E MENTRE STAVA SCRUTANDO LE
STELLE...
"Tu, vai a riempire
d'acqua queste due brocche. Svelta!".
Il padrone mi
scaraventa in mano due grandi recipienti di terracotta e mi spinge in
malo modo fuori dalla porta.
A cosa gli
serviranno due brocche d'acqua a quest'ora della notte?, mi chiedo.
Dopotutto, però, a una povera servetta di Tracia non deve
importare degli affari del padrone.
La notte
è scura e calda, quasi soffocante, l'aria delle stradine
ancora impregnata degli odori del mercato. Vivere nella zona del
mercato è una fortuna per il padrone, per me invece si
tratta solo di uno dei tanti particolari che rendono questa
città, Mileto, diversa dalla mia terra natale. Gli uomini si
scambiano cibi, animali, parole, suoni, gioielli, colori... tutti
diversi da quello che conoscevo.
E a volte, non so
perché, alcuni cittadini si fermano a lungo a parlare con i
mercanti stranieri.
L'unico aspetto che
questa città ha in comune con la Tracia è il
cielo, punteggiato da stelle argentee che, numerose, risplendono come
pietre preziose.
Svolto a destra,
mantenendomi nella zona del mercato, ed ecco che poco lontano da me
vedo la cisterna dell'acqua.
Qualcun altro si
sta dirigendo verso il pozzo, ma nella direzione opposta alla mia.

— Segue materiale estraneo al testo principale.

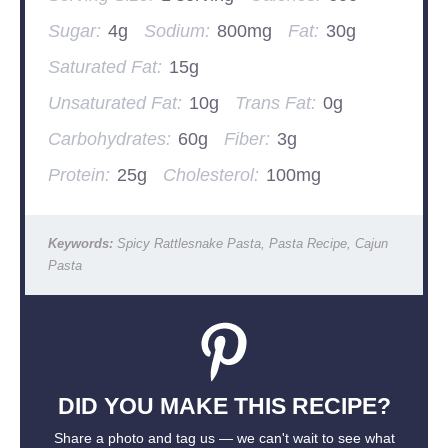
Sugar:
4g
Sodium:
800mg
Fat:
30g
Saturated Fat:
15g
Unsaturated Fat:
10g
Trans Fat:
0g
Carbohydrates:
60g
Fiber:
3g
Protein:
25g
Cholesterol:
100mg
Keywords:
Spicy Rattlesnake Pasta, Pasta Recipe, Cajun
Pasta
DID YOU MAKE THIS RECIPE?
Share a photo and tag us — we can't wait to see what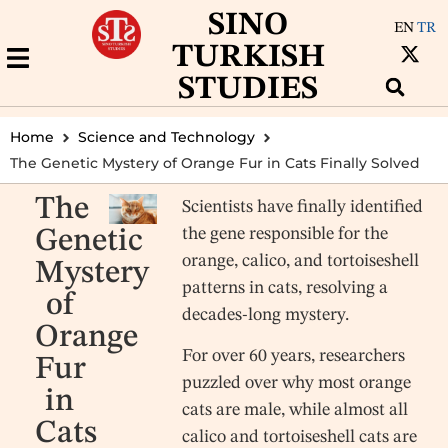
SINO
EN
TR
TURKISH
STUDIES
Home
Science and Technology
The Genetic Mystery of Orange Fur in Cats Finally Solved
The
Scientists have finally identified
the gene responsible for the
Genetic
orange, calico, and tortoiseshell
Mystery
patterns in cats, resolving a
of
decades-long mystery.
Orange
For over 60 years, researchers
Fur
puzzled over why most orange
in
cats are male, while almost all
Cats
calico and tortoiseshell cats are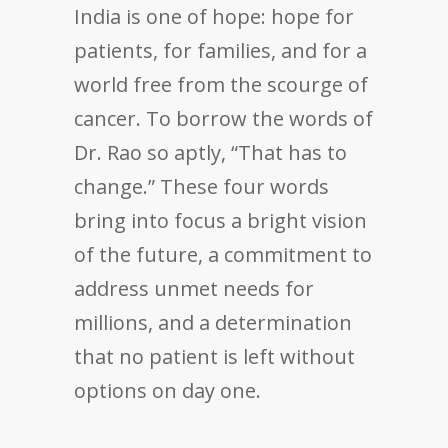
India is one of hope: hope for
patients, for families, and for a
world free from the scourge of
cancer. To borrow the words of
Dr. Rao so aptly, “That has to
change.” These four words
bring into focus a bright vision
of the future, a commitment to
address unmet needs for
millions, and a determination
that no patient is left without
options on day one.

Allora non sono la sola in giro a quest'ora! Anche se il qualcuno mi
è di fronte non riesco a capire di chi si tratti
perché è ancora troppo lontano, ma a giudicare
dall'abbigliamento è senz'altro un uomo.
Quando,
però, noto la sua andatura (una camminata distratta, assente
e sognante, come se stesse passeggiando sulle nuvole), sospiro e scuoto
la testa sorridendo. E' Talete, l'uomo più strambo della
città, uno di quelli che si fermano a parlare con gli
stranieri. La gente dice che è impossibile conversare con
lui senza che tiri fuori strani argomenti in cui pochi riescono a
capire qualcosa. Alcuni sostengono che è un saggio, ma forse
è solo matto.
Cammina in quel suo
modo sognante, ma ciò che mi sconvolge di più
è che, invece di guardare davanti a sé, se ne sta
con il naso all'insù a fissare il cielo come un babbeo.
Ed ecco che succede
ciò che era inevitabile che succedesse.
Non riesco a
trattenere le risa di fronte a Talete che, l'attenzione fissa alle
stelle, muove un passo nel vuoto e cade malamente nella cisterna
dell'acqua, con un discreto fracasso e schizzando ovunque. Rido ancora
quando vedo la sua testa riemergere, l'espressione confusa.
"Talete il Saggio",
lo apostrofo ridacchiando, "ti concentri talmente tanto su
ciò che sta in cielo, che neanche vedi quello che
c'è per terra!".
Non risponde. Resta
lì, immerso nell'acqua fino al collo, la faccia pensosa.
Alzo le
sopracciglia e sospiro: questo qui manco sa stare agli scherzi. Riempio
le due brocche poi, con un cenno di saluto, mi volto e torno verso
casa: il padrone mi punirà se impiego troppo tempo.